I never knew him; his life never ruined mine. Yet the news of his death is a small sharp stone eased out from the sole of a worn shoe, that I hadn't realised was there. In my first novel, The Geometry of Love, I wrote about Sheffield in the early 80s: the clubs, New Romantics, Northern Soulers, Anti-Maggie demos; Peace Gardens and Miner's protests. Yet those wild girls, walking home on their own at night, looked over their shoulders. As the bus pulled away, every shadow was the man who killed women. He was my mother's bogie-man.
My friend lived near Endcliffe Park - it was behind her school that he was finally caught - and, when I crossed the park late at night, we'd defy him together: I'd run as fast as I could across the black space and we'd call to each other as loudly as we could. When I got to the other side, I'd punch air and shout - then she knew I was safe.
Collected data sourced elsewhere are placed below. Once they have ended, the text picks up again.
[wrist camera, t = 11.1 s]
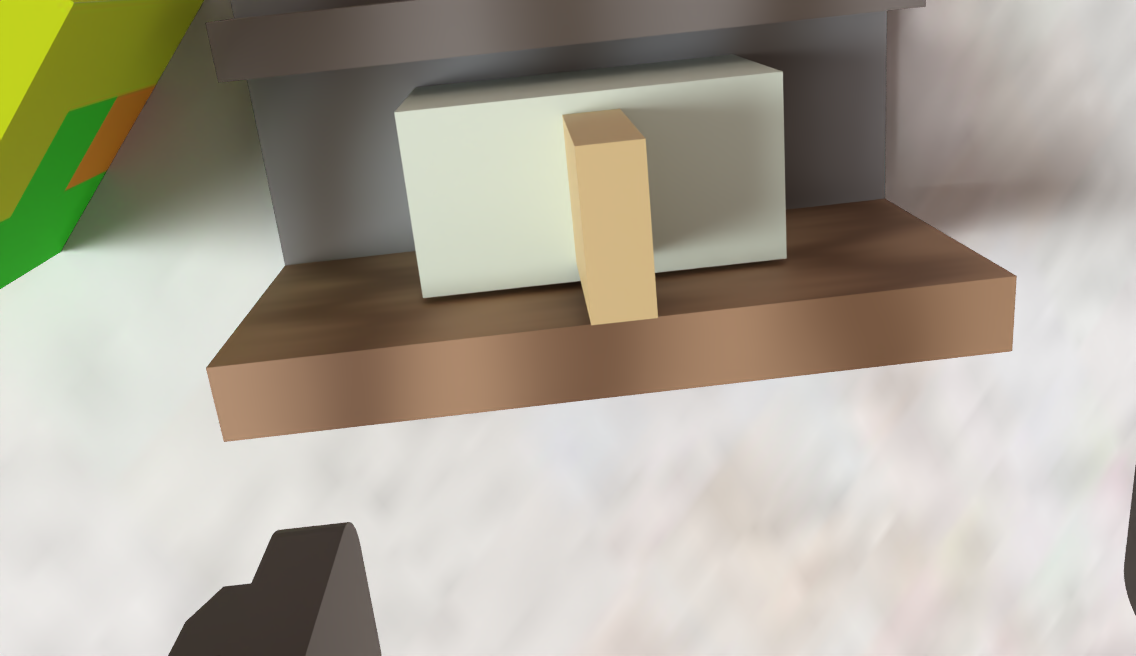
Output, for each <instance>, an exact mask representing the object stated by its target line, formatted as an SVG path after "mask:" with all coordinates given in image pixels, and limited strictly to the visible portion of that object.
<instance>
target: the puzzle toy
mask: <svg viewBox="0 0 1136 656" xmlns="http://www.w3.org/2000/svg"><path fill="white" fill-rule="evenodd" d="M203 1H204V0H0V289H1V288H3V287H5V286H6V285H8V284H9V283H11V282H13V281H14V280H16V279H17V278H19V277H21V276H22V275H24V274H26V273H27V272H29V271H30V270H32V269H34V268H35V267H37V266H39V265H40V264H42V263H43V262H45V261H47V260H48V259H50V258H52V257H53V256H55V255H56V254H58V253H60V252H61V250H62V248H63V247H64V245H65V243H66V241H67V240H68V238H69V236H70V234H71V233H72V231H73V229H74V227H75V226H76V224H77V222H78V220H79V219H80V217H81V215H82V213H83V212H84V210H85V208H86V206H87V205H88V203H89V201H90V199H91V198H92V196H93V194H94V192H95V191H96V189H97V187H98V185H99V184H100V182H101V180H102V178H103V177H104V175H105V173H106V171H107V170H108V168H109V166H110V164H111V163H112V161H113V159H114V157H115V156H116V154H117V152H118V150H119V149H120V147H121V145H122V143H123V142H124V140H125V138H126V136H127V135H128V133H129V131H130V129H131V128H132V126H133V124H134V122H135V121H136V119H137V117H138V115H139V114H140V112H141V110H142V108H143V107H144V105H145V103H146V101H147V100H148V98H149V96H150V94H151V93H152V91H153V89H154V87H155V86H156V84H157V82H158V80H159V79H160V77H161V75H162V73H163V72H164V70H165V68H166V66H167V65H168V63H169V61H170V59H171V58H172V56H173V54H174V52H175V51H176V49H177V47H178V45H179V44H180V42H181V40H182V38H183V37H184V35H185V33H186V31H187V29H188V28H189V26H190V24H191V22H192V21H193V19H194V17H195V15H196V14H197V12H198V10H199V8H200V7H201V5H202V3H203Z"/></svg>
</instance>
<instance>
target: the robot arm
mask: <svg viewBox="0 0 1136 656" xmlns="http://www.w3.org/2000/svg"><path fill="white" fill-rule="evenodd" d="M1124 579H1125V586H1126V590H1127V594H1128V598H1129V601H1130V604H1131V606H1132V608H1133V611H1134V613H1135V615H1136V467H1135V475H1134V484H1133V493H1132V502H1131V510H1130V519H1129V528H1128V536H1127V545H1126V554H1125V562H1124ZM168 656H381V650H380V644H379V639H378V634H377V628H376V623H375V618H374V613H373V608H372V603H371V598H370V592H369V587H368V582H367V577H366V572H365V567H364V562H363V556H362V551H361V546H360V542H359V538H358V534H357V532H356V529H355V527H354V525H353V524H352V523H350V522H347V523H338V524H329V525H320V526H311V527H302V528H293V529H284V530H277V531H275V533H274V534H273V535H272V537H271V539H270V542H269V544H268V546H267V549H266V551H265V553H264V555H263V558H262V560H261V562H260V565H259V567H258V569H257V572H256V574H255V576H254V579H253V581H252V583H251V584H243V585H234V586H225V587H223V588H222V589H221V590H219V591H218V592H217V593H216V594H215V595H214V596H213V597H212V598H211V599H210V600H209V601H208V602H207V603H205V604H204V605H203V606H202V607H201V608H200V609H199V610H198V611H197V612H196V613H195V614H194V615H193V616H191V617H190V618H189V619H188V620H187V621H186V622H185V624H184V626H183V628H182V630H181V632H180V634H179V636H178V638H177V640H176V642H175V644H174V645H173V647H172V649H171V651H170V653H169V655H168Z"/></svg>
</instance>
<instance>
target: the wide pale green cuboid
mask: <svg viewBox="0 0 1136 656" xmlns="http://www.w3.org/2000/svg"><path fill="white" fill-rule="evenodd" d="M394 114H395V121H396V127H397V133H398V140H399V146H400V153H401V159H402V166H403V172H404V179H405V185H406V192H407V198H408V205H409V211H410V218H411V224H412V230H413V237H414V243H415V250H416V256H417V263H418V269H419V276H420V282H421V289H422V295H423V298H429V297H438V296H448V295H457V294H466V293H475V292H484V291H493V290H502V289H512V288H521V287H530V286H539V285H548V284H557V283H567V282H576V281H581V284H582V289H583V293H584V297H585V301H586V305H587V309H588V314H589V318H590V322H591V325H598V324H608V323H617V322H626V321H635V320H644V319H653V318H658V311H657V297H656V282H655V273H658V272H667V271H676V270H685V269H695V268H704V267H713V266H722V265H731V264H740V263H749V262H759V261H768V260H777V259H786V258H787V251H786V202H785V153H784V105H783V71H780V70H777V69H774V68H771V67H768V66H765V65H762V64H759V63H756V62H753V61H751V60H748V59H745V58H742V57H739V56H736V55H733V54H730V55H721V56H711V57H702V58H692V59H683V60H673V61H664V62H654V63H644V64H635V65H625V66H616V67H606V68H597V69H587V70H578V71H568V72H558V73H549V74H539V75H530V76H520V77H511V78H501V79H492V80H482V81H472V82H463V83H453V84H444V85H434V86H425V87H415V88H414V90H413V91H412V92H411V93H410V94H409V96H408V97H407V98H406V99H405V100H404V101H403V103H402V104H401V105H400V106H399V107H398V109H397V110H396V111H395V112H394Z"/></svg>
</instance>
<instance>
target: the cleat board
mask: <svg viewBox="0 0 1136 656" xmlns="http://www.w3.org/2000/svg"><path fill="white" fill-rule="evenodd" d="M231 5H232V10H233V15H234V19H228V20H221V21H214V22H208V23H206V28H207V32H208V37H209V42H210V46H211V51H212V56H213V60H214V65H215V69H216V74H217V79H218V83H219V82H228V81H238V80H247V83H248V87H249V92H250V97H251V102H252V107H253V112H254V116H255V121H256V126H257V131H258V136H259V141H260V145H261V150H262V155H263V160H264V165H265V170H266V174H267V179H268V184H269V189H270V194H271V199H272V204H273V208H274V213H275V218H276V223H277V228H278V233H279V237H280V242H281V247H282V252H283V257H284V262H285V267H284V268H283V269H282V270H281V272H280V273H279V274H278V276H277V277H276V278H275V279H274V281H273V282H272V283H271V285H270V286H269V287H268V289H267V290H266V291H265V292H264V294H263V295H262V296H261V298H260V299H259V300H258V301H257V303H256V304H255V305H254V307H253V308H252V309H251V311H250V312H249V313H248V314H247V316H246V317H245V318H244V320H243V321H242V322H241V323H240V325H239V326H238V327H237V329H236V330H235V331H234V333H233V334H232V335H231V336H230V338H229V339H228V340H227V342H226V343H225V344H224V345H223V347H222V348H221V349H220V351H219V352H218V353H217V355H216V356H215V357H214V358H213V360H212V361H211V362H210V364H209V365H208V366H207V367H206V370H207V374H208V378H209V382H210V386H211V390H212V395H213V399H214V403H215V407H216V411H217V415H218V419H219V423H220V427H221V431H222V435H223V440H224V442H227V441H235V440H244V439H253V438H261V437H270V436H279V435H288V434H296V433H305V432H314V431H322V430H331V429H340V428H348V427H357V426H366V425H374V424H383V423H392V422H401V421H409V420H418V419H427V418H435V417H444V416H453V415H461V414H470V413H479V412H487V411H496V410H505V409H514V408H522V407H531V406H540V405H548V404H557V403H566V402H574V401H583V400H592V399H600V398H609V397H618V396H627V395H635V394H644V393H653V392H661V391H670V390H679V389H687V388H696V387H705V386H713V385H722V384H731V383H739V382H748V381H757V380H766V379H774V378H783V377H792V376H800V375H809V374H818V373H826V372H835V371H844V370H852V369H861V368H870V367H879V366H887V365H896V364H905V363H913V362H922V361H931V360H939V359H948V358H957V357H965V356H974V355H983V354H992V353H1000V352H1009V351H1012V344H1013V327H1014V310H1015V294H1016V277H1017V276H1016V275H1014V274H1012V273H1010V272H1009V271H1007V270H1005V269H1004V268H1002V267H1000V266H999V265H997V264H995V263H993V262H992V261H990V260H988V259H987V258H985V257H983V256H982V255H980V254H978V253H976V252H975V251H973V250H971V249H970V248H968V247H966V246H964V245H963V244H961V243H959V242H958V241H956V240H954V239H953V238H951V237H949V236H947V235H946V234H944V233H942V232H941V231H939V230H937V229H936V228H934V227H932V226H930V225H929V224H927V223H925V222H924V221H922V220H920V219H919V218H917V217H915V216H913V215H912V214H910V213H908V212H907V211H905V210H903V209H902V208H900V207H898V206H896V205H895V204H893V203H891V202H890V201H888V200H886V199H885V135H886V47H887V11H888V10H898V9H907V8H916V7H926V0H231ZM730 54H733V55H736V56H739V57H742V58H745V59H748V60H751V61H753V62H756V63H759V64H762V65H765V66H768V67H771V68H774V69H777V70H780V71H783V105H784V153H785V202H786V251H787V258H786V259H777V260H768V261H759V262H749V263H740V264H731V265H722V266H713V267H704V268H695V269H685V270H676V271H667V272H658V273H655V282H656V297H657V311H658V318H653V319H644V320H635V321H626V322H617V323H608V324H598V325H591V322H590V318H589V314H588V309H587V305H586V301H585V297H584V293H583V289H582V284H581V281H576V282H567V283H557V284H548V285H539V286H530V287H521V288H512V289H502V290H493V291H484V292H475V293H466V294H457V295H448V296H438V297H429V298H423V295H422V289H421V282H420V276H419V269H418V263H417V256H416V250H415V243H414V237H413V230H412V224H411V218H410V211H409V205H408V198H407V192H406V185H405V179H404V172H403V166H402V159H401V153H400V146H399V140H398V133H397V127H396V121H395V114H394V112H395V111H396V110H397V109H398V107H399V106H400V105H401V104H402V103H403V101H404V100H405V99H406V98H407V97H408V96H409V94H410V93H411V92H412V91H413V90H414V88H415V87H425V86H434V85H444V84H453V83H463V82H472V81H482V80H492V79H501V78H511V77H520V76H530V75H539V74H549V73H558V72H568V71H578V70H587V69H597V68H606V67H616V66H625V65H635V64H644V63H654V62H664V61H673V60H683V59H692V58H702V57H711V56H721V55H730Z"/></svg>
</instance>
Sometimes I imagined he might pick me, but with the naivety of a teenage girl, I'd be the one to get away; I'd be the one to provide evidence to put him away. Yet there was a strange shame there too. A Northern shame ... we were always famous for undesirable things. If we were on the 6 O'Clock News from London at all, it would be some spoil pit, riot, dole queue or someone in a headscarf "gettin there 'air off" to camera. The fact that the Ripper was killing us and our police couldn't catch him made us ashamed.
Two novels later and I've just finished writing about Wales in the 1750s - where you could be hung for stealing a ram or dragged behind a cart, topless, and whipped in public for being a vagrant. I've fought hard all my life to keep faith with an anti-capital punishment stance, but it isn't easy. Until I'd heard that he died today, I hadn't even realised that he'd been festering there all these years. Far easier for the victims' families - the lancing purge of a short rope hanging from a high tree.